---------- Reading text

It seems to be called in a few places, notably in expandMacro:

 function expandMacro(stx, context, opCtx, opType, macroObj) {
   // ...
   if(rt.result.length > 0) {
            var adjustedResult = adjustLineContext(rt.result, head);
            if (stx[0].token.leadingComments) {
                if (adjustedResult[0].token.leadingComments) {
                    adjustedResult[0].token.leadingComments = adjustedResult[0].token.leadingComments.concat(head.token.leadingComments);
                } else {
                    adjustedResult[0].token.leadingComments = head.token.leadingComments;
                }
            }
            rt.result = adjustedResult;
        }
}

:cat: Code from sweet.js

disnet commented 9 years ago

Right, as you've noticed the "real" lineNumber etc. have to be adjusted. Not sure if this is obvious from that code but the reason we have to do the adjustment is because of return:

// ...
function foo() {
  return m();
}

where m is some macro that expands to whatever. If the lineNumber of return and whatever m expands to aren't the same, esprima parses this as:

function foo() {
  return;
  // whatever
}

ASI is the worst.

But anyway the issue of the lineNumber for the source map coming from a different file is important. Here's the thing though, the current module implementation is sort of a hack and I doubt spending time fixing this issue is worth it. I'm currently working on landing "real" modules which should handle tracing the source maps to the actual file.

fasterthanlime commented 9 years ago

Ah, guess I can close node-debug and stop reading expander.js then :)

Thanks for the explanation! Eagerly awaiting "real modules" to land in a sweet.js release. Best of luck with that branch!

lantiga commented 9 years ago

:+1:

--------------------

* Work instructions
1. In the sweet.js thread, what does disnet say he is currently working on landing?
2. Reproduce the stretch of the sweet.js thread from "where m is some" through "is the worst." word for word.

---------- Dataset extract

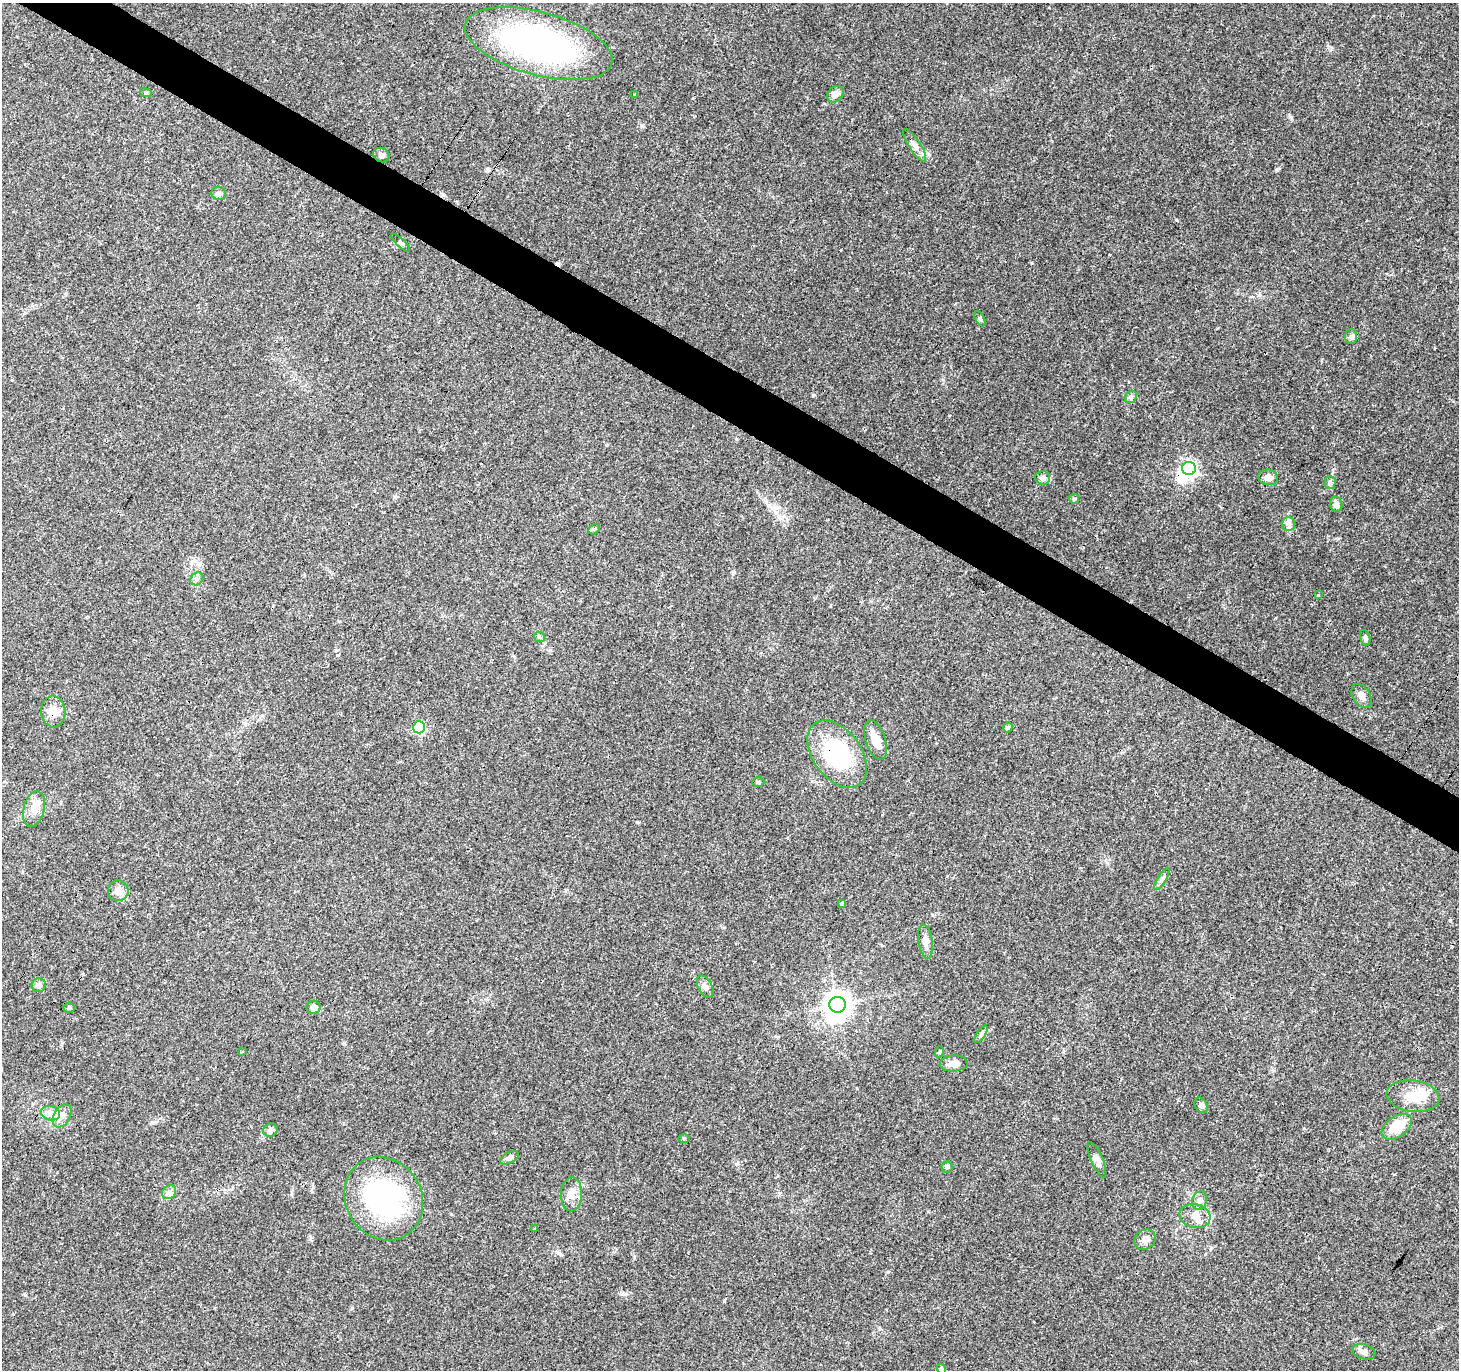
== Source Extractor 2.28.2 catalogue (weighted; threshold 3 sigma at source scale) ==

--------------------

* Answers to the tasks
1. "Real" modules, which should handle tracing the source maps to the actual file.

2.
where m is some macro that expands to whatever. If the lineNumber of return and whatever m expands to aren't the same, esprima parses this as:

function foo() {
  return;
  // whatever
}

ASI is the worst.